O apogeu do Império de Keeping Up with the Kardashians aconteceu pelos anos de 2015 e 2017 quando não havia escape, a família estava em todos os lugares. Ao ligar a Televisão, ela não surgia somente no seu seriado, mas em todos os talk-shows. Nas redes sociais, as mulheres se tornaram um fenômeno: Kylie Jenner é a personalidade feminina de maior alcance no Instagram, com 370 milhões de seguidores. Por fim, no impresso, elas pararam de estampar as revistas de fofoca para serem as modelos de capas tradicionais da moda como a Vogue, Elle e Harper’s Bazaar.
É incoerente negar que todos esses feitos sejam a mistura perfeita de privilégio e talento.
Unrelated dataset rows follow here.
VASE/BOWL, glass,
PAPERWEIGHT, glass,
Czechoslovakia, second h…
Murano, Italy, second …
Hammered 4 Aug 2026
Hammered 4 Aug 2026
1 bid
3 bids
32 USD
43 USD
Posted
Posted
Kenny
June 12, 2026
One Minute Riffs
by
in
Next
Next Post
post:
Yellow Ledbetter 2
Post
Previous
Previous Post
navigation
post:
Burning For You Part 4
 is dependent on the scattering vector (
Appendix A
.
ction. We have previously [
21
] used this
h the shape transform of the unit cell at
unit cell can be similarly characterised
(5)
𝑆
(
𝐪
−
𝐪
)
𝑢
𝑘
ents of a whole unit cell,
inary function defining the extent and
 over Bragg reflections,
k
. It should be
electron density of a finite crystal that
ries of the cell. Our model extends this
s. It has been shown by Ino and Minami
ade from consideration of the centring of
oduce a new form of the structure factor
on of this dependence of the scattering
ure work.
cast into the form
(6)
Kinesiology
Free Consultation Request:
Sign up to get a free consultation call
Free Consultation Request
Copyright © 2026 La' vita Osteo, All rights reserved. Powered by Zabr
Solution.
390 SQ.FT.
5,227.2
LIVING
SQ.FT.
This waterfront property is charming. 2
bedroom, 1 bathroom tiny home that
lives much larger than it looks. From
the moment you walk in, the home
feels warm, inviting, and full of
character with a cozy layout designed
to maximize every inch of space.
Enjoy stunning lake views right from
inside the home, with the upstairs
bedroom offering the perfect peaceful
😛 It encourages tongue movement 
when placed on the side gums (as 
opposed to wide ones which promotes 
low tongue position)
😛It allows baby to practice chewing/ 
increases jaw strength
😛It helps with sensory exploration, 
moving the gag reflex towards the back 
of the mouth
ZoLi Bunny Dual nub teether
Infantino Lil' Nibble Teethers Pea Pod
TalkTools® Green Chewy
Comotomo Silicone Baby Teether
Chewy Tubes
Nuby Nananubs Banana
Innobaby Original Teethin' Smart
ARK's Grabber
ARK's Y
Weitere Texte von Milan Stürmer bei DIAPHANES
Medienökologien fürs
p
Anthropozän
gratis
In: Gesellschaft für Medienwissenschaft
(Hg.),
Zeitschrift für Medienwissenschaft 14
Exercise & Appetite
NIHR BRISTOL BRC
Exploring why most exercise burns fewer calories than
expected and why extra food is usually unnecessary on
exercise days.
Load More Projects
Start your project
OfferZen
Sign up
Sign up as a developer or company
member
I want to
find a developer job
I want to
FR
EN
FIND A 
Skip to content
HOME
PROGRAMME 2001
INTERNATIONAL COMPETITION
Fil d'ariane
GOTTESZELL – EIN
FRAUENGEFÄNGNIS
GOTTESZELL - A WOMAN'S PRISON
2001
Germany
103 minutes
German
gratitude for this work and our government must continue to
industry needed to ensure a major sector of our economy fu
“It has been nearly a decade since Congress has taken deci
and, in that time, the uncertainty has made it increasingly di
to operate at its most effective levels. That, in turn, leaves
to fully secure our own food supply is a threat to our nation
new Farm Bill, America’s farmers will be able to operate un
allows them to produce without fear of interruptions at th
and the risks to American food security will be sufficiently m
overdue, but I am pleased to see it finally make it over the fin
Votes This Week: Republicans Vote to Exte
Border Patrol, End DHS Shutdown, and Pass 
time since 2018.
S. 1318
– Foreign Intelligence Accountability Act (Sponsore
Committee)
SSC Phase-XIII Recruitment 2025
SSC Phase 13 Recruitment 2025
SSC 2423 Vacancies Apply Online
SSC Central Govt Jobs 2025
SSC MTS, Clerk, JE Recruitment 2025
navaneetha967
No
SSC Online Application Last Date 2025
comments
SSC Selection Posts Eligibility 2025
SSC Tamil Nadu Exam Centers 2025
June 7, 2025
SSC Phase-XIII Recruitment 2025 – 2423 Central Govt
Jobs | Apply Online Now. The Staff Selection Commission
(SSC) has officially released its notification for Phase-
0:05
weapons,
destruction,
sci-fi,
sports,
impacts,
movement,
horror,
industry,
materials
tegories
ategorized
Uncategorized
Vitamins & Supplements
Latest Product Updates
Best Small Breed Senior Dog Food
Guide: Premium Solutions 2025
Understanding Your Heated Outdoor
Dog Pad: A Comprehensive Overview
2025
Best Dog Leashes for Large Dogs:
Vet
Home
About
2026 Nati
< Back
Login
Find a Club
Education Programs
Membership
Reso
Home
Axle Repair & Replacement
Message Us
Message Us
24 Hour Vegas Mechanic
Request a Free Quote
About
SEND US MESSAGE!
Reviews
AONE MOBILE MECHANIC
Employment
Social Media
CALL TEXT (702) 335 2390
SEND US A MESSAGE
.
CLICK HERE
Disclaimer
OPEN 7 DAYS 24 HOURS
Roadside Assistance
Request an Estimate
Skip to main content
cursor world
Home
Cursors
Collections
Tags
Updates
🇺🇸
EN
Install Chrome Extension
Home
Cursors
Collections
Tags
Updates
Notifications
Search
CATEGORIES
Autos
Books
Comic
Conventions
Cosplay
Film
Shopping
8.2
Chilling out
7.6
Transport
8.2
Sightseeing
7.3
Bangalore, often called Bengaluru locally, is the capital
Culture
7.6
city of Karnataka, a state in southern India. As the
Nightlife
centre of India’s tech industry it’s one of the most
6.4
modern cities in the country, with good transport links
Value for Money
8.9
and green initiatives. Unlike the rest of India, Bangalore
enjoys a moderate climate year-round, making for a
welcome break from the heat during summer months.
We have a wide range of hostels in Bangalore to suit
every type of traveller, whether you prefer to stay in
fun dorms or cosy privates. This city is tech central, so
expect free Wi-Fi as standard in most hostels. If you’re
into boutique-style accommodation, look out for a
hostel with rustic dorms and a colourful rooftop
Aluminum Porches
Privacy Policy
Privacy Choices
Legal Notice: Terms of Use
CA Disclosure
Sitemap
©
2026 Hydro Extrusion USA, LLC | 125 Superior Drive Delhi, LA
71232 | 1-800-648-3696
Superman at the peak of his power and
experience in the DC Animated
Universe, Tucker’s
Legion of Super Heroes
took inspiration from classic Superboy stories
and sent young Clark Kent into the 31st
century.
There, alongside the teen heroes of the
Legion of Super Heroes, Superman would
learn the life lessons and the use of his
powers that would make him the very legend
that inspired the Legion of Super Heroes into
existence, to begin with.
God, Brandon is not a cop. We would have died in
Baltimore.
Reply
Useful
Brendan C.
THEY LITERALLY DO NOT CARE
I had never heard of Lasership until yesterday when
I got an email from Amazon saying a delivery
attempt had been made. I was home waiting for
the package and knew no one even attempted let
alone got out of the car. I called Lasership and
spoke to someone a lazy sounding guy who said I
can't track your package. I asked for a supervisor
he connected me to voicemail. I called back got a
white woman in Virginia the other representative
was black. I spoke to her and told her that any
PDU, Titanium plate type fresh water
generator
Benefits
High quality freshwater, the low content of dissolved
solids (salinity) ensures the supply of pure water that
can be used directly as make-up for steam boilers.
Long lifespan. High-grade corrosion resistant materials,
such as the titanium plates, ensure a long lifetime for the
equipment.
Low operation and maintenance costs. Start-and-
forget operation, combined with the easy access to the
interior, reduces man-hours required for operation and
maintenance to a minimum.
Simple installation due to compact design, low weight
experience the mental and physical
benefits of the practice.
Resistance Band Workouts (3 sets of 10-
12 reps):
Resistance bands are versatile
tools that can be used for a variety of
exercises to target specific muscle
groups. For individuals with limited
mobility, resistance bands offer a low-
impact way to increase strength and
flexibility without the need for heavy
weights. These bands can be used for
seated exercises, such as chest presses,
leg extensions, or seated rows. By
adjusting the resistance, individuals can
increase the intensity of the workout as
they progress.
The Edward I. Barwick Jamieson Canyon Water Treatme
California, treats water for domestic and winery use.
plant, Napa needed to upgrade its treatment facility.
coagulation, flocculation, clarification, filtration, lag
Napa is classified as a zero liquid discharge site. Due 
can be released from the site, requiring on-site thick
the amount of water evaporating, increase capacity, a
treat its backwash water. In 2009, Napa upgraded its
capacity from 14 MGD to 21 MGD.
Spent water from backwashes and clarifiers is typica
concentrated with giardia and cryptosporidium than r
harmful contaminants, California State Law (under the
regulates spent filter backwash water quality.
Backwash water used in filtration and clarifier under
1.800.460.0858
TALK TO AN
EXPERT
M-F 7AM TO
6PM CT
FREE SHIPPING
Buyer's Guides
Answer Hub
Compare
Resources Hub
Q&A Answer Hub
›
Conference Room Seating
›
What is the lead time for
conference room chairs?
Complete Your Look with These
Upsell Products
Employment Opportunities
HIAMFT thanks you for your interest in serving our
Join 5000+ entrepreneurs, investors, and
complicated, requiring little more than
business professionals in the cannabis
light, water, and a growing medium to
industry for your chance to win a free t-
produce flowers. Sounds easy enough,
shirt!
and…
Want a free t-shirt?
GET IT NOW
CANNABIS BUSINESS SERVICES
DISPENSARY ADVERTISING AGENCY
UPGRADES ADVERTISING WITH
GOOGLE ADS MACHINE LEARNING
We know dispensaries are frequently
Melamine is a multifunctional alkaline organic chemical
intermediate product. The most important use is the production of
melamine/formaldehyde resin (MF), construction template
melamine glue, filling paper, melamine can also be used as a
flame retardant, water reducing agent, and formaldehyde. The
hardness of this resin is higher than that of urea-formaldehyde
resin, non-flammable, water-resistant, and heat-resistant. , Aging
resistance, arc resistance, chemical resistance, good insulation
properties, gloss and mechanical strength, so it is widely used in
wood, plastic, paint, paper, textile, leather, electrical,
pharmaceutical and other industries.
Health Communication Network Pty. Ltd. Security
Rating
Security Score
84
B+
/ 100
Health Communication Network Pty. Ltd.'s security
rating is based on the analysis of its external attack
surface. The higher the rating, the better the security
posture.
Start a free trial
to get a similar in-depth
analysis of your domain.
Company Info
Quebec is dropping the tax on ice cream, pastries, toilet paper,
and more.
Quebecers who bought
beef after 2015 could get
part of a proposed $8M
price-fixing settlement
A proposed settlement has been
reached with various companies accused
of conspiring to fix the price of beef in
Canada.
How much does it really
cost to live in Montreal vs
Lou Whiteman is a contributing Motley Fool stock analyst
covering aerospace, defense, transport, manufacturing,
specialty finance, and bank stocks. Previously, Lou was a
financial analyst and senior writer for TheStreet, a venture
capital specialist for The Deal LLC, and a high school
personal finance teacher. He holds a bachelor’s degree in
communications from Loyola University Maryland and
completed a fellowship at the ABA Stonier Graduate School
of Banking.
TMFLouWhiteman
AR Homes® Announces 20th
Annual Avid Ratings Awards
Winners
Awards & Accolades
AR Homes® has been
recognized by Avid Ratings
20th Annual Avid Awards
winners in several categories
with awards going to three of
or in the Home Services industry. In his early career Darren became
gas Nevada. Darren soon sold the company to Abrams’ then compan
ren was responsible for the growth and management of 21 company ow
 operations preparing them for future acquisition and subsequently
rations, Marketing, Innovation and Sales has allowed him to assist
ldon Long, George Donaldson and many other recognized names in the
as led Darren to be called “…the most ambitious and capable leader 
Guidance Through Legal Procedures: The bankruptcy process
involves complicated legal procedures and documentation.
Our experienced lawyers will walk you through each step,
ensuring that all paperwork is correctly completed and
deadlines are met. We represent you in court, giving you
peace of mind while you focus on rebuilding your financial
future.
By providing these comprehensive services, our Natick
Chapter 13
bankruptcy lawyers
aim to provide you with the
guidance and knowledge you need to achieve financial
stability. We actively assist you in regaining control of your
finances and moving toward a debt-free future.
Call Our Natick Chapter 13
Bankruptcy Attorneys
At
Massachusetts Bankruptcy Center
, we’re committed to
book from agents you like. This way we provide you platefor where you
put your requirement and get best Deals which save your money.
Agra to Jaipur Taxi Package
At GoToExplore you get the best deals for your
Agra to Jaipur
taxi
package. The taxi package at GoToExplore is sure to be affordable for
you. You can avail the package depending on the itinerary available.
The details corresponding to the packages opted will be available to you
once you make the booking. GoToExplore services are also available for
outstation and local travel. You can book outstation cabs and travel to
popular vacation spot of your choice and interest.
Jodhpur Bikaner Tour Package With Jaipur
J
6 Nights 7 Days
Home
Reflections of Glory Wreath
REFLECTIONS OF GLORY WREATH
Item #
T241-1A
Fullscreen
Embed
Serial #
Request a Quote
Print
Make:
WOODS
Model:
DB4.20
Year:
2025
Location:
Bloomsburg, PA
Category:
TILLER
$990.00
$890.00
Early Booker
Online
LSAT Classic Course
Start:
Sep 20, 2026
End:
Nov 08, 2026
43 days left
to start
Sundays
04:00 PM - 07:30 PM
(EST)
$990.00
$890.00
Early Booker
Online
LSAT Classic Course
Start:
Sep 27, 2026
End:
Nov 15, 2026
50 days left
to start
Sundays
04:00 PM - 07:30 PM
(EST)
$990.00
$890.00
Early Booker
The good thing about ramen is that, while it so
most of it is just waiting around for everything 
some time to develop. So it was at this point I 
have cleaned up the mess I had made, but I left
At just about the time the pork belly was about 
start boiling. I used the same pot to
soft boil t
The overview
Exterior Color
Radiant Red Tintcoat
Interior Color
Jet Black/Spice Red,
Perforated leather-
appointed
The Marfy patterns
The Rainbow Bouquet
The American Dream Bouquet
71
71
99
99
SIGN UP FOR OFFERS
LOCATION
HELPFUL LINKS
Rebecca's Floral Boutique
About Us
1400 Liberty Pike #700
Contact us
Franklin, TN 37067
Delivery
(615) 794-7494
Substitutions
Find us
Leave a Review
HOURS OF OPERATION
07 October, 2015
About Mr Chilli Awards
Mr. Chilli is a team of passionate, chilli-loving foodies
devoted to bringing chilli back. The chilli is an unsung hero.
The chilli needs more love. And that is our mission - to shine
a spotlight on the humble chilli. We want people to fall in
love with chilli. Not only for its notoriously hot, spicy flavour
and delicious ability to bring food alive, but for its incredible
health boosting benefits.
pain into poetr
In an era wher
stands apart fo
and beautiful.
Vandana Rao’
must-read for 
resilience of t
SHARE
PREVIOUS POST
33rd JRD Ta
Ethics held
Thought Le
Sim, as Kardashians nasceram em berço de ouro, mas admita, sem aptidão elas não seriam capazes de construir um império de tamanha proporção – ainda que essa habilidade repouse na vaidade de suas ações. Do mesmo modo que Kim precisou de 4 tentativas até ser aprovada em um exame de advocacia, estar nas frentes das câmeras também pode não ser uma tarefa fácil para qualquer um. Obviamente, nada apagará a problemática em torno da riqueza abundante, das polêmicas e do poder de influência sobre o feminino.
Keeping Up with the Kardashians alavancou os membros e o próprio nome da família de maneira estrondosa e avassaladora. O programa de Televisão, inserido no contexto do extremo capitalismo estadunidense, ajudou a consolidar a marca e a vender livros de ficção e de selfies, música de natal e pirulitos, assim como as empresas de maquiagem e de cintas modeladoras. Episódio preocupante que denota a dimensão da notoriedade das protagonistas é o ataque sofrido por Kim na cidade de Paris em 2016, no qual os assaltantes elaboraram o crime após ela postar algumas de suas jóias nas redes sociais.
Atualmente longe de se desfazer, o Império Kardashian continua sendo uma peça fundamental para entender os passos da sociedade e do feminino. Há 1 ano, o reality show teve o seu término anunciado e o que seria o fim, acabou se tratando meramente de uma mudança de local. Agora exclusivamente nas plataformas de streaming, The Kardashians apresenta um olhar direcionado, em que elas estão no total controle da história como nunca antes. O ápice do reinado pode até ter passado, porém, elas continuam na boca do povo, sem dar ou receber sinais de cansaço.
O programa é bom de ruim, aquele entretenimento que injeta a dose necessária de futilidade, imoralidade e caráter duvidoso no cotidiano ordinário de quem assiste. Kris, Kourtney, Kim, Khloé, Kendall e Kylie são as imperatrizes do mundo contemporâneo e o aniversário de 15 anos do começo de seu reinado traz ao debate os benefícios e malefícios encarados pela sociedade desde então. No rol das séries que retratam uma época e a imortalizam na cultura popular, Keeping Up with the Kardashians cumpre o papel de registrar a construção e expansão de um Império.